Try it —
Word for word, return the entries listed below.

Records shown —
★ ★ ★

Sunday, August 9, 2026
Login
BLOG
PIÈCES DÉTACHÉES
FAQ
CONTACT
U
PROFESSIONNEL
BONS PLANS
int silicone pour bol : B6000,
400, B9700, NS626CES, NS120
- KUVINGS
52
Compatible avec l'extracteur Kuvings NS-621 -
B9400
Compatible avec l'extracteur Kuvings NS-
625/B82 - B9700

★ ★ ★

Solution to the problem —
Sunday, August 9, 2026
Login
BLOG
PIÈCES DÉTACHÉES
FAQ
CONTACT
U
PROFESSIONNEL
BONS PLANS
int silicone pour bol : B6000,
400, B9700, NS626CES, NS120
- KUVINGS
52
Compatible avec l'extracteur Kuvings NS-621 -
B9400
Compatible avec l'extracteur Kuvings NS-
625/B82 - B9700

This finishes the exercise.